**Your goal**
Could you reproduce every one of the lines below word for word, leaving out the pictures?

[Available data — start]

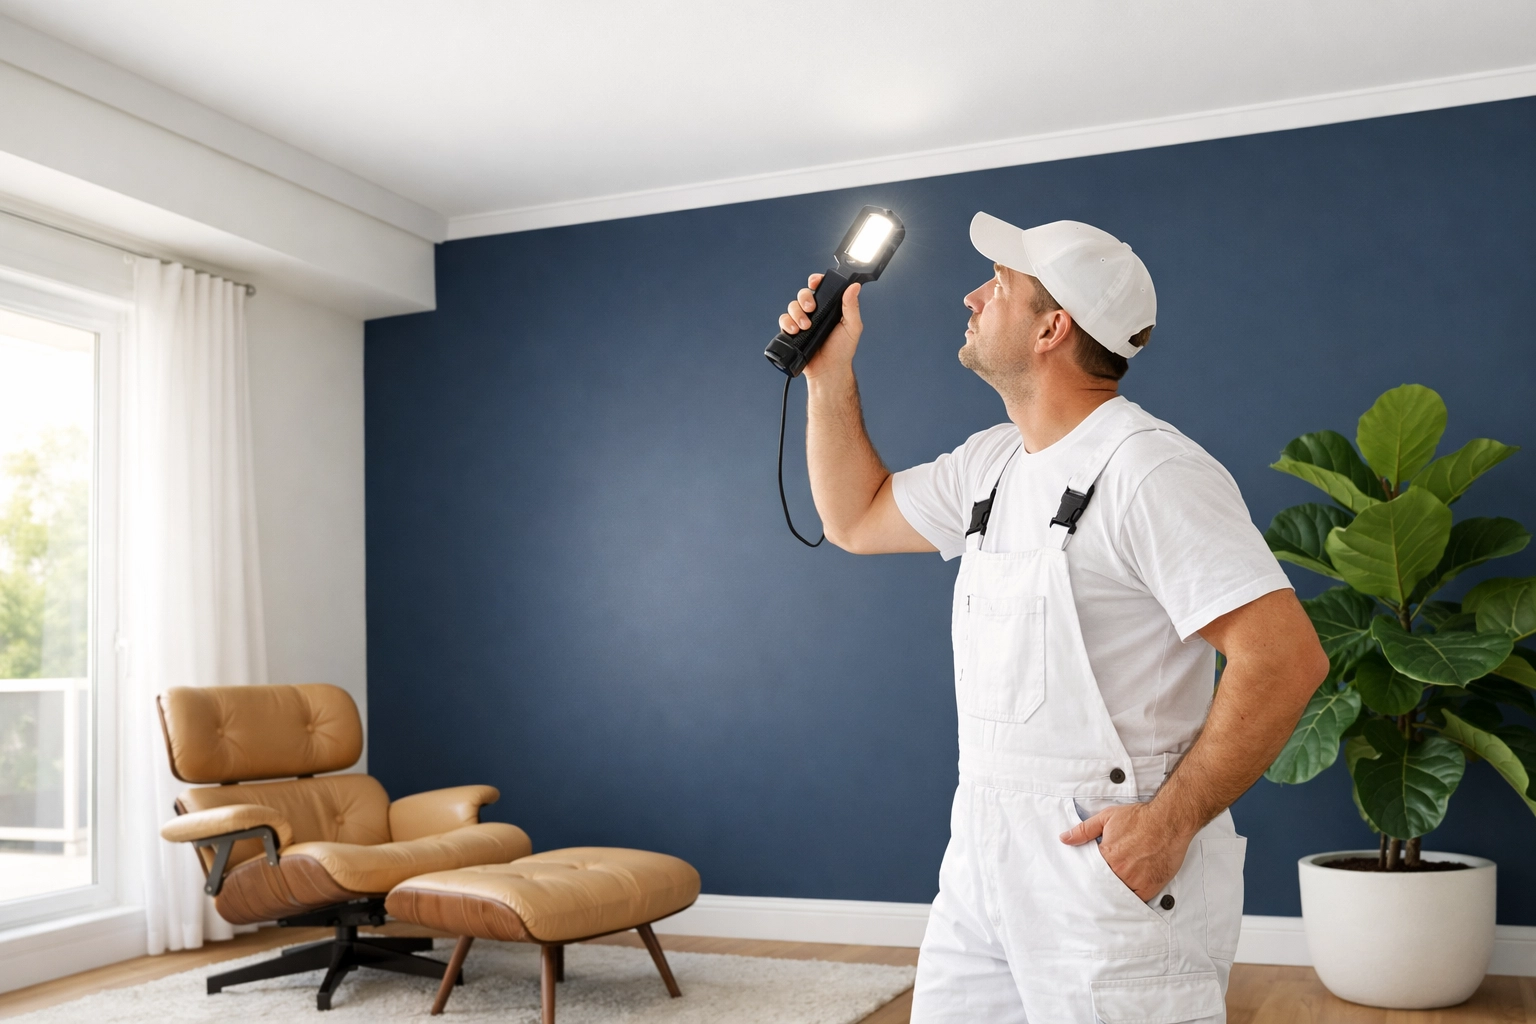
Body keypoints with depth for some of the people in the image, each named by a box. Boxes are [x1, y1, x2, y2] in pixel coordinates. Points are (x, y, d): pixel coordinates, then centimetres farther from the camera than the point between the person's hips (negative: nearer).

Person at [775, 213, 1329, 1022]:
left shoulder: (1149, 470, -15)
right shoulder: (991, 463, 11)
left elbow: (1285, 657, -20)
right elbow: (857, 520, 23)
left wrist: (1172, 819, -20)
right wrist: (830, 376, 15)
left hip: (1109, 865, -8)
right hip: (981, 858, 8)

[Available data — finish]

**Task solution**
Body keypoints with depth for some of the people in the image, each named by a box. Boxes are [x1, y1, x2, y2] in pixel coordinates. Points are (x, y, d): pixel coordinates, then centimetres farther from the camera than the point between the person's hips (negative: nearer).

Person at [775, 213, 1329, 1022]:
left shoulder: (1149, 470, -15)
right shoulder: (991, 463, 11)
left elbow: (1285, 657, -20)
right elbow: (857, 520, 23)
left wrist: (1172, 819, -20)
right wrist: (830, 376, 15)
left hip: (1109, 865, -8)
right hip: (981, 858, 8)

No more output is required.